Book, Personal

Baseball and me

The brown chair held more dust than an old attic.

At least, that’s how it felt when I curled up in my father’s favorite seat. The cushioned monstrosity had been banished to the corner of the living room, which is a funny name for a room that we didn’t live in. The family room is where we gathered to watch television or read books.

The living room featured a plush green carpet, a gold and yellow couch that probably could’ve been covered in plastic, two orange wing-back chairs and a piano. And that brown chair, big enough to hold the extra-large frame of my 6′-4″ dad, and large enough for me to tuck my entire body.

The room also had an old black-and-white TV and, by some miracle, picked up Channel 11. Our house was near Hartford and getting a New York station half a state away wasn’t a given in the days before cable. But hey, my father had to listen to games on a radio when he was a kid, so this was an upgrade, if not quite a livestream on an iPhone.

WPIX meant I could watch New York Yankees games all summer long while my parents lived in the family room, watching whatever boring thing parents watched.

I’d sit in that chair, resting a pad of paper on my lap, and write down what each player did.
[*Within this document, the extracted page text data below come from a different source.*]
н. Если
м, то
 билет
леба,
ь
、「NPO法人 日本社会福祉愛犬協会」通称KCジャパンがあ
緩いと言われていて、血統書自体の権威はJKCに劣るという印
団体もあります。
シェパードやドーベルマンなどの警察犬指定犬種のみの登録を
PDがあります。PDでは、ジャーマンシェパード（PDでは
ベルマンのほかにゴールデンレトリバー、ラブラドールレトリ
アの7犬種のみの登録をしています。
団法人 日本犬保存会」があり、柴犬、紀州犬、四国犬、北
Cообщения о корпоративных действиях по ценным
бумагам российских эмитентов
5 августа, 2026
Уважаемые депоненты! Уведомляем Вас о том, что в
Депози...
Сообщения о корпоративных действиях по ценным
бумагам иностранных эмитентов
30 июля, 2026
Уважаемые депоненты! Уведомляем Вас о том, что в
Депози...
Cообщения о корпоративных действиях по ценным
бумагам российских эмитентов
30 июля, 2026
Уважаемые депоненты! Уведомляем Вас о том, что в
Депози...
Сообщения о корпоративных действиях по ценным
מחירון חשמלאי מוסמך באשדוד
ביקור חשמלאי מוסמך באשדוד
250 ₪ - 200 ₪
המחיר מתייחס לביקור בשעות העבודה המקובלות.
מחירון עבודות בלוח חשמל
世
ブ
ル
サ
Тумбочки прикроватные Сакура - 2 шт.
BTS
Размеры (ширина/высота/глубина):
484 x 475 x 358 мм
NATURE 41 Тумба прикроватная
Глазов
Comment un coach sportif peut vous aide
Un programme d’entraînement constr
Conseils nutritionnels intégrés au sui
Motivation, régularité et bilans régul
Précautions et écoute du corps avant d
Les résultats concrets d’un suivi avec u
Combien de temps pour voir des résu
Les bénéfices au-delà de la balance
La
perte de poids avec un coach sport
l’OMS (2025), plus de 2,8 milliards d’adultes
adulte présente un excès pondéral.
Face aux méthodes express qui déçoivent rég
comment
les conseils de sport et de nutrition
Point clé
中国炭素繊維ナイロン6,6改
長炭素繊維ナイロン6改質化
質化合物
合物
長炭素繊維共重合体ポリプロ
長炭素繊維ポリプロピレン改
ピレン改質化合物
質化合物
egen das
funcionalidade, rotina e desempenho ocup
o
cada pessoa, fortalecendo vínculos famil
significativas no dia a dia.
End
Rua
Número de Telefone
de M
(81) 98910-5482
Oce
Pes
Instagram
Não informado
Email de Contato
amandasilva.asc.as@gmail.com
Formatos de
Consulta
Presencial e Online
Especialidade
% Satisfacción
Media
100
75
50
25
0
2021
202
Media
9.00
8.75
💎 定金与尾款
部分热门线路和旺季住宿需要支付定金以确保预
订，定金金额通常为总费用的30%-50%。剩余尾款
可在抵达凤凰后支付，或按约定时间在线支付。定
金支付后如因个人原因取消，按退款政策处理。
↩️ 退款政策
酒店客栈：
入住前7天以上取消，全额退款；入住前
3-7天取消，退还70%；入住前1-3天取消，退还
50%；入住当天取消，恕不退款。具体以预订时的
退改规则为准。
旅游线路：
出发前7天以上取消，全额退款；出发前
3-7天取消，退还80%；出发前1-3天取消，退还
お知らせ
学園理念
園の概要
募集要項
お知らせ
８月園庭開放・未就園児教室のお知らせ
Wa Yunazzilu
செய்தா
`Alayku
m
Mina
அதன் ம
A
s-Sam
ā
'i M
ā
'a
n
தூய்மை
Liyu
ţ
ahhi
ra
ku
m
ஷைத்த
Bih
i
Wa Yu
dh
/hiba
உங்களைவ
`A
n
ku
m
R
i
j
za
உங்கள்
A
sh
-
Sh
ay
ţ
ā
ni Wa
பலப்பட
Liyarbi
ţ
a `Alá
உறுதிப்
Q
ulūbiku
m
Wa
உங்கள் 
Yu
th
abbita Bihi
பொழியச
When he came up the next inning, I could say, “He struck out last time, let’s see what he does this time.”  I had no idea back then that people actually got paid for keeping a scorecard, or that there was an official way to do it.

None of that mattered to me. I was too busy falling in the love with the magic of the games, never knowing which player would be the hero – or the goat (and not the G.O.A.T, because Greatest of All Time was an acronym not even thought of yet).

I fell in love with the stories that unfolded in front of me. I fell in love with baseball.

Years later, that passion led me to become a teller of those stories, covering Major League Baseball as a journalist.

And now, I’m bringing that passion to you. Except this time, my story is completely fictional.

The hero of THE WHOLE MAN, Jesse “JB” Walsh, is a former professional baseball player. I figured all the time I spent talking to those guys gave me a good idea of what makes them tick. Writing athletes is fun, though from a completely different perspective than I did when I covered them as a beat reporter.

JB is not based on a particular player. He loves the game, and baseball is part of who he is. I hope you enjoy reading his story as much as I enjoyed writing him.

Maybe you’ll even snuggle up in your favorite chair and fall in love, too.